◆ **INFORMATION PROVIDED**:
--*--

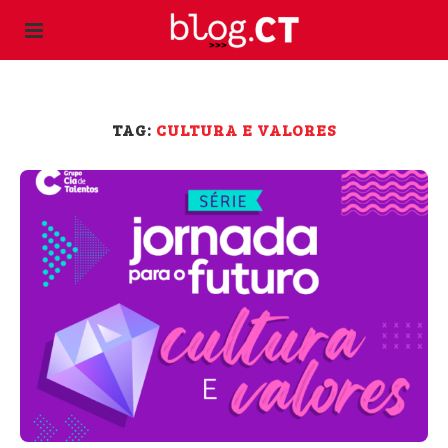
TAG:
CULTURA E VALORES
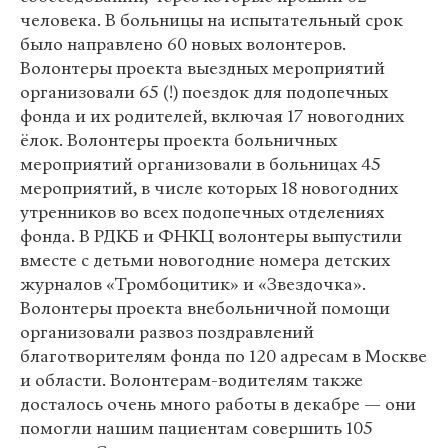
человека. В больницы на испытательный срок
было направлено 60 новых волонтеров.
Волонтеры проекта выездных мероприятий
организовали 65 (!) поездок для подопечных
фонда и их родителей, включая 17 новогодних
ёлок. Волонтеры проекта больничных
мероприятий организовали в больницах 45
мероприятий, в числе которых 18 новогодних
утренников во всех подопечных отделениях
фонда. В РДКБ и ФНКЦ волонтеры выпустили
вместе с детьми новогодние номера детских
журналов «Тромбоцитик» и «Звездочка».
Волонтеры проекта внебольничной помощи
организовали развоз поздравлений
благотворителям фонда по 120 адресам в Москве
и области. Волонтерам-водителям также
досталось очень много работы в декабре — они
помогли нашим пациентам совершить 105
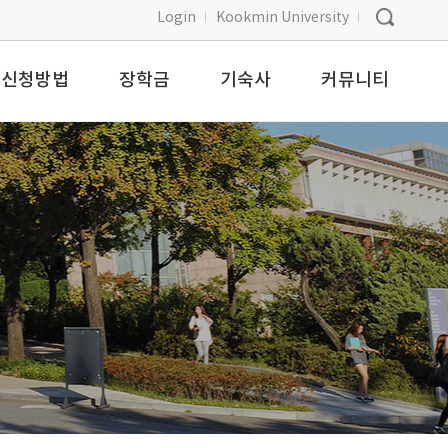
Login
Kookmin University
신청방법
장학금
기숙사
커뮤니티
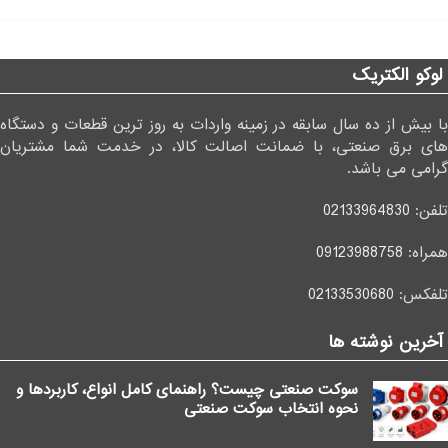
لوکو الکتریک
با بیش از ده سال سابقه در زمینه واردات به روز ترین قطعات و دستگاه
های برق صنعتی، با ضمانت اصالت کالا، در خدمت شما مشتریان
گرامی می باشد.
تلفن:
02133964830
همراه:
09123988758
تلفکس:
02133530680
آخرین نوشته ها
سوکت صنعتی چیست؟ راهنمای کامل انواع، کاربردها و
نحوه انتخاب سوکت صنعتی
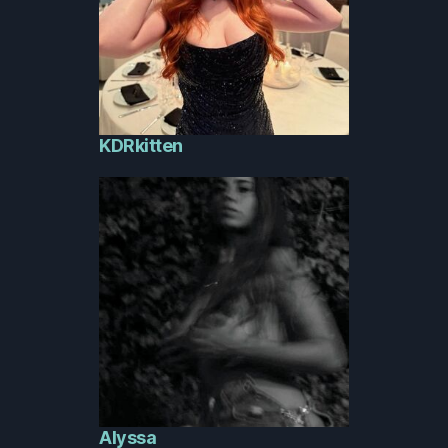
KDRkitten
Alyssa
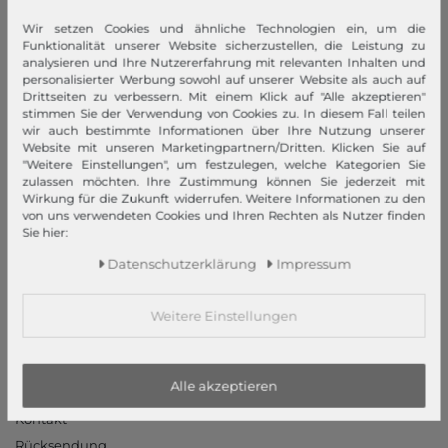
Wir setzen Cookies und ähnliche Technologien ein, um die
modeherz
Funktionalität unserer Website sicherzustellen, die Leistung zu
analysieren und Ihre Nutzererfahrung mit relevanten Inhalten und
Impressum
personalisierter Werbung sowohl auf unserer Website als auch auf
AGB
Drittseiten zu verbessern. Mit einem Klick auf "Alle akzeptieren"
stimmen Sie der Verwendung von Cookies zu. In diesem Fall teilen
Widerrufsrecht
wir auch bestimmte Informationen über Ihre Nutzung unserer
Datenschutzerklärung
Website mit unseren Marketingpartnern/Dritten. Klicken Sie auf
"Weitere Einstellungen", um festzulegen, welche Kategorien Sie
Datenschutzeinstellungen
zulassen möchten. Ihre Zustimmung können Sie jederzeit mit
Barrierefreiheitserklärung
Wirkung für die Zukunft widerrufen. Weitere Informationen zu den
von uns verwendeten Cookies und Ihren Rechten als Nutzer finden
Jobs
Sie hier:
Unsere Stores
Daten­schutz­erklärung
Impressum
Mein Konto
Weitere Einstellungen
Login
Neukunde?
Informationen
Alle akzeptieren
Kontakt
Rücksendung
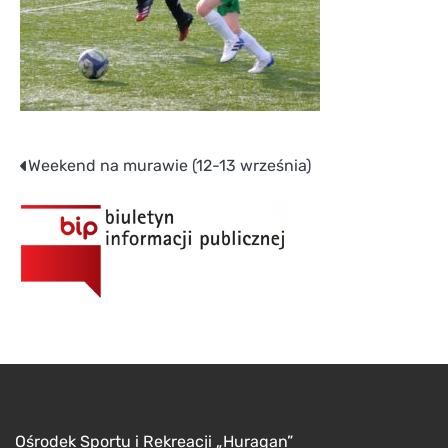
Nawigacja
Weekend na murawie (12-13 września)
wpisu
Ośrodek Sportu i Rekreacji „Huragan”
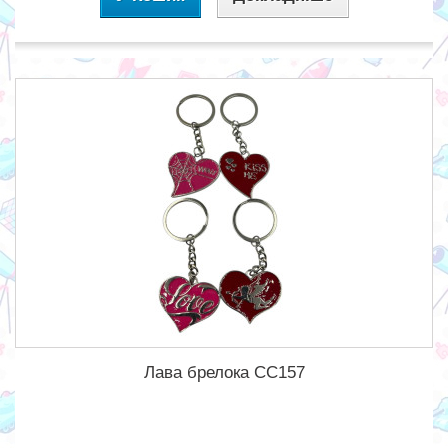
Лава брелока CC157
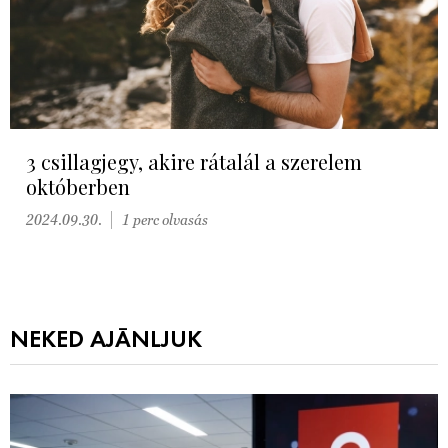
3 csillagjegy, akire rátalál a szerelem
októberben
2024.09.30.
1 perc olvasás
NEKED AJÁNLJUK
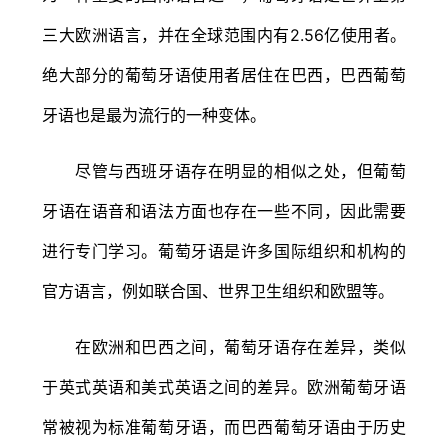
三大欧洲语言，并在全球范围内有2.56亿使用者。
绝大部分的葡萄牙语使用者居住在巴西，巴西葡萄
牙语也是最为流行的一种变体。
尽管与西班牙语存在明显的相似之处，但葡萄
牙语在语音和语法方面也存在一些不同，因此需要
进行专门学习。葡萄牙语是许多国际组织和机构的
官方语言，例如联合国、世界卫生组织和欧盟等。
在欧洲和巴西之间，葡萄牙语存在差异，类似
于英式英语和美式英语之间的差异。欧洲葡萄牙语
常被视为标准葡萄牙语，而巴西葡萄牙语由于历史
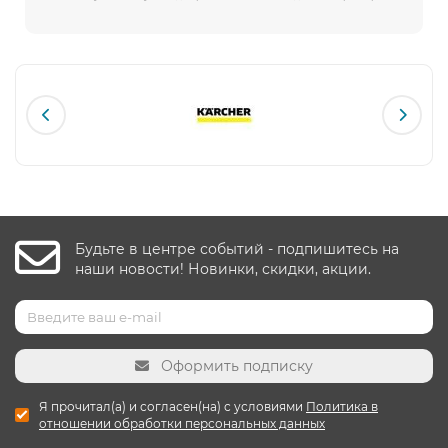
Будьте в центре событий - подпишитесь на
наши новости! Новинки, скидки, акции.
Оформить подписку
Я прочитал(а) и согласен(на) с условиями
Политика в
отношении обработки персональных данных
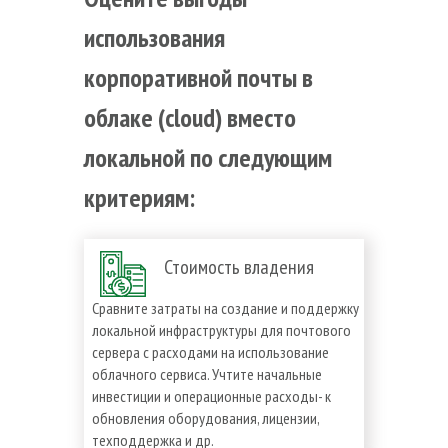
использования
корпоративной почты в
облаке (cloud) вместо
локальной по следующим
критериям:
Стоимость владения
Сравните затраты на создание и поддержку
локальной инфраструктуры для почтового
сервера с расходами на использование
облачного сервиса. Учтите начальные
инвестиции и операционные расходы- к
обновления оборудования, лицензии,
техподдержка и др.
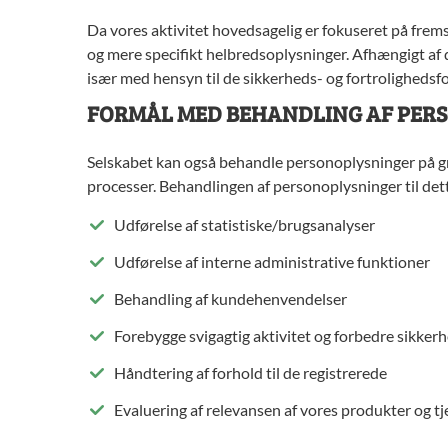
Da vores aktivitet hovedsagelig er fokuseret på fremst
og mere specifikt helbredsoplysninger. Afhængigt af 
især med hensyn til de sikkerheds- og fortrolighedsf
FORMÅL MED BEHANDLING AF PER
Selskabet kan også behandle personoplysninger på gru
processer. Behandlingen af personoplysninger til det
Udførelse af statistiske/brugsanalyser
Udførelse af interne administrative funktioner
Behandling af kundehenvendelser
Forebygge svigagtig aktivitet og forbedre sikker
Håndtering af forhold til de registrerede
Evaluering af relevansen af vores produkter og t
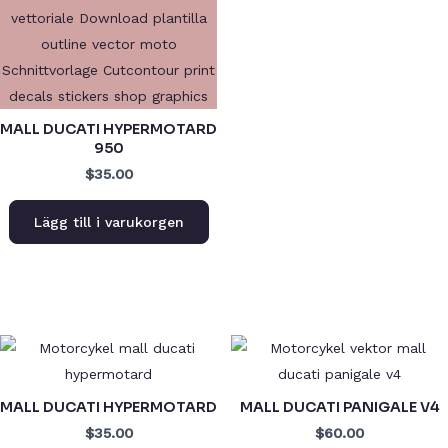
MALL DUCATI HYPERMOTARD
950
$35.00
Lägg till i varukorgen
MALL DUCATI HYPERMOTARD
MALL DUCATI PANIGALE V4
$35.00
$60.00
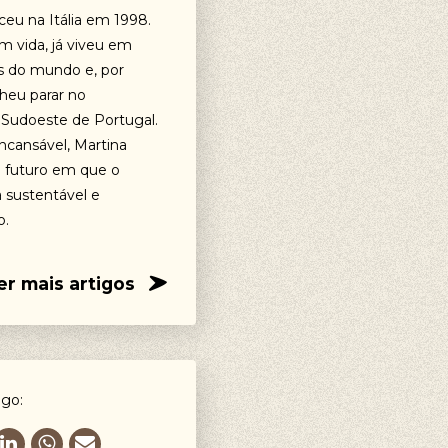
ceu na Itália em 1998.
m vida, já viveu em
es do mundo e, por
lheu parar no
Sudoeste de Portugal.
ncansável, Martina
 futuro em que o
a sustentável e
o.
er mais artigos
igo:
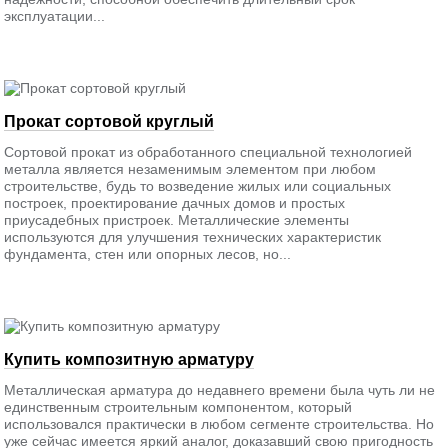
эксплуатации...
Прокат сортовой круглый
Сортовой прокат из обработанного специальной технологией
металла является незаменимым элементом при любом
строительстве, будь то возведение жилых или социальных
построек, проектирование дачных домов и простых
приусадебных пристроек. Металлические элементы
используются для улучшения технических характеристик
фундамента, стен или опорных лесов, но...
Купить композитную арматуру
Металлическая арматура до недавнего времени была чуть ли не
единственным строительным компонентом, который
использовался практически в любом сегменте строительства. Но
уже сейчас имеется яркий аналог, доказавший свою пригодность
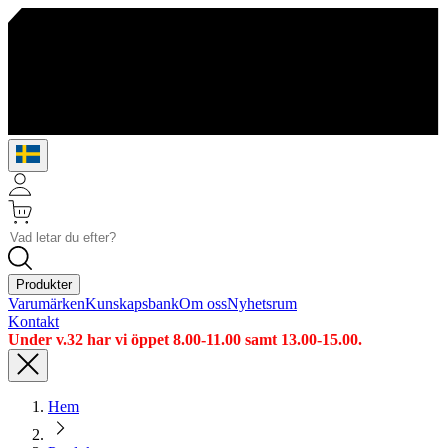
Produkter
Varumärken
Kunskapsbank
Om oss
Nyhetsrum
Kontakt
Under v.32 har vi öppet 8.00-11.00 samt 13.00-15.00.
Hem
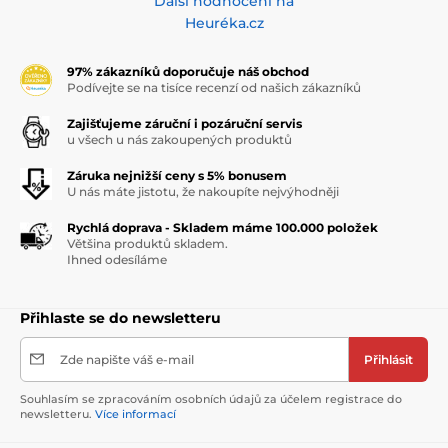
Další hodnocení na
Heuréka.cz
97% zákazníků doporučuje náš obchod
Podívejte se na tisíce recenzí od našich zákazníků
Zajišťujeme záruční i pozáruční servis
u všech u nás zakoupených produktů
Záruka nejnižší ceny s 5% bonusem
U nás máte jistotu, že nakoupíte nejvýhodněji
Rychlá doprava - Skladem máme 100.000 položek
Většina produktů skladem.
Ihned odesíláme
Přihlaste se do newsletteru
Zde napište váš e-mail
Přihlásit
Souhlasím se zpracováním osobních údajů za účelem registrace do
newsletteru.
Více informací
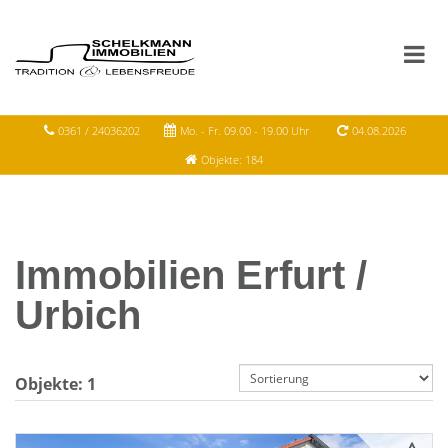
0361 / 24036202
Mo. - Fr. 09.00 - 19.00 Uhr
04.08.2026
Objekte: 184
Immobilien Erfurt /
Urbich
Objekte:
1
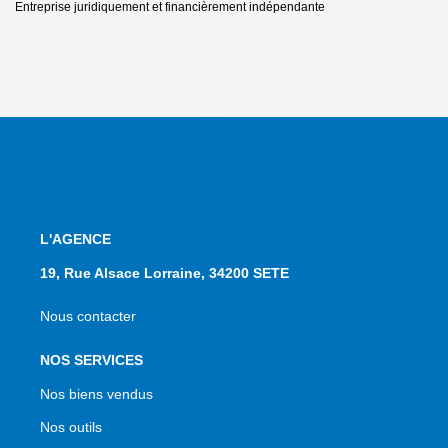
Entreprise juridiquement et financièrement indépendante
L'AGENCE
19, Rue Alsace Lorraine, 34200 SETE
Nous contacter
NOS SERVICES
Nos biens vendus
Nos outils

--*--

◆ **TASK GOAL**: Please write out the text lines of all the records above word for word, in their original order, leaving out the pictures.

◆ **FINAL ANSWER**:
TAG:
CULTURA E VALORES
человека. В больницы на испытательный срок
было направлено 60 новых волонтеров.
Волонтеры проекта выездных мероприятий
организовали 65 (!) поездок для подопечных
фонда и их родителей, включая 17 новогодних
ёлок. Волонтеры проекта больничных
мероприятий организовали в больницах 45
мероприятий, в числе которых 18 новогодних
утренников во всех подопечных отделениях
фонда. В РДКБ и ФНКЦ волонтеры выпустили
вместе с детьми новогодние номера детских
журналов «Тромбоцитик» и «Звездочка».
Волонтеры проекта внебольничной помощи
организовали развоз поздравлений
благотворителям фонда по 120 адресам в Москве
и области. Волонтерам-водителям также
досталось очень много работы в декабре — они
помогли нашим пациентам совершить 105
Login
Kookmin University
신청방법
장학금
기숙사
커뮤니티
لوکو الکتریک
با بیش از ده سال سابقه در زمینه واردات به روز ترین قطعات و دستگاه
های برق صنعتی، با ضمانت اصالت کالا، در خدمت شما مشتریان
گرامی می باشد.
تلفن:
02133964830
همراه:
09123988758
تلفکس:
02133530680
آخرین نوشته ها
سوکت صنعتی چیست؟ راهنمای کامل انواع، کاربردها و
نحوه انتخاب سوکت صنعتی
KDRkitten
Alyssa
Wir setzen Cookies und ähnliche Technologien ein, um die
modeherz
Funktionalität unserer Website sicherzustellen, die Leistung zu
analysieren und Ihre Nutzererfahrung mit relevanten Inhalten und
Impressum
personalisierter Werbung sowohl auf unserer Website als auch auf
AGB
Drittseiten zu verbessern. Mit einem Klick auf "Alle akzeptieren"
stimmen Sie der Verwendung von Cookies zu. In diesem Fall teilen
Widerrufsrecht
wir auch bestimmte Informationen über Ihre Nutzung unserer
Datenschutzerklärung
Website mit unseren Marketingpartnern/Dritten. Klicken Sie auf
"Weitere Einstellungen", um festzulegen, welche Kategorien Sie
Datenschutzeinstellungen
zulassen möchten. Ihre Zustimmung können Sie jederzeit mit
Barrierefreiheitserklärung
Wirkung für die Zukunft widerrufen. Weitere Informationen zu den
von uns verwendeten Cookies und Ihren Rechten als Nutzer finden
Jobs
Sie hier:
Unsere Stores
Daten­schutz­erklärung
Impressum
Mein Konto
Weitere Einstellungen
Login
Neukunde?
Informationen
Alle akzeptieren
Kontakt
Rücksendung
Nawigacja
Weekend na murawie (12-13 września)
wpisu
Ośrodek Sportu i Rekreacji „Huragan”
Лава брелока CC157
3 csillagjegy, akire rátalál a szerelem
októberben
2024.09.30.
1 perc olvasás
NEKED AJÁNLJUK
三大欧洲语言，并在全球范围内有2.56亿使用者。
绝大部分的葡萄牙语使用者居住在巴西，巴西葡萄
牙语也是最为流行的一种变体。
尽管与西班牙语存在明显的相似之处，但葡萄
牙语在语音和语法方面也存在一些不同，因此需要
进行专门学习。葡萄牙语是许多国际组织和机构的
官方语言，例如联合国、世界卫生组织和欧盟等。
在欧洲和巴西之间，葡萄牙语存在差异，类似
于英式英语和美式英语之间的差异。欧洲葡萄牙语
常被视为标准葡萄牙语，而巴西葡萄牙语由于历史
Будьте в центре событий - подпишитесь на
наши новости! Новинки, скидки, акции.
Оформить подписку
Я прочитал(а) и согласен(на) с условиями
Политика в
отношении обработки персональных данных
использования
корпоративной почты в
облаке (cloud) вместо
локальной по следующим
критериям:
Стоимость владения
Сравните затраты на создание и поддержку
локальной инфраструктуры для почтового
сервера с расходами на использование
облачного сервиса. Учтите начальные
инвестиции и операционные расходы- к
обновления оборудования, лицензии,
техподдержка и др.
Da vores aktivitet hovedsagelig er fokuseret på fremst
og mere specifikt helbredsoplysninger. Afhængigt af 
især med hensyn til de sikkerheds- og fortrolighedsf
FORMÅL MED BEHANDLING AF PER
Selskabet kan også behandle personoplysninger på gru
processer. Behandlingen af personoplysninger til det
Udførelse af statistiske/brugsanalyser
Udførelse af interne administrative funktioner
Behandling af kundehenvendelser
Forebygge svigagtig aktivitet og forbedre sikker
Håndtering af forhold til de registrerede
Evaluering af relevansen af vores produkter og t
MALL DUCATI HYPERMOTARD
950
$35.00
Lägg till i varukorgen
MALL DUCATI HYPERMOTARD
MALL DUCATI PANIGALE V4
$35.00
$60.00
ceu na Itália em 1998.
m vida, já viveu em
es do mundo e, por
lheu parar no
Sudoeste de Portugal.
ncansável, Martina
 futuro em que o
a sustentável e
o.
er mais artigos
igo:
эксплуатации...
Прокат сортовой круглый
Сортовой прокат из обработанного специальной технологией
металла является незаменимым элементом при любом
строительстве, будь то возведение жилых или социальных
построек, проектирование дачных домов и простых
приусадебных пристроек. Металлические элементы
используются для улучшения технических характеристик
фундамента, стен или опорных лесов, но...
Купить композитную арматуру
Металлическая арматура до недавнего времени была чуть ли не
единственным строительным компонентом, который
использовался практически в любом сегменте строительства. Но
уже сейчас имеется яркий аналог, доказавший свою пригодность
Produkter
Varumärken
Kunskapsbank
Om oss
Nyhetsrum
Kontakt
Under v.32 har vi öppet 8.00-11.00 samt 13.00-15.00.
Hem
Další hodnocení na
Heuréka.cz
97% zákazníků doporučuje náš obchod
Podívejte se na tisíce recenzí od našich zákazníků
Zajišťujeme záruční i pozáruční servis
u všech u nás zakoupených produktů
Záruka nejnižší ceny s 5% bonusem
U nás máte jistotu, že nakoupíte nejvýhodněji
Rychlá doprava - Skladem máme 100.000 položek
Většina produktů skladem.
Ihned odesíláme
Přihlaste se do newsletteru
Zde napište váš e-mail
Přihlásit
Souhlasím se zpracováním osobních údajů za účelem registrace do
newsletteru.
Více informací
0361 / 24036202
Mo. - Fr. 09.00 - 19.00 Uhr
04.08.2026
Objekte: 184
Immobilien Erfurt /
Urbich
Objekte:
1
Entreprise juridiquement et financièrement indépendante
L'AGENCE
19, Rue Alsace Lorraine, 34200 SETE
Nous contacter
NOS SERVICES
Nos biens vendus
Nos outils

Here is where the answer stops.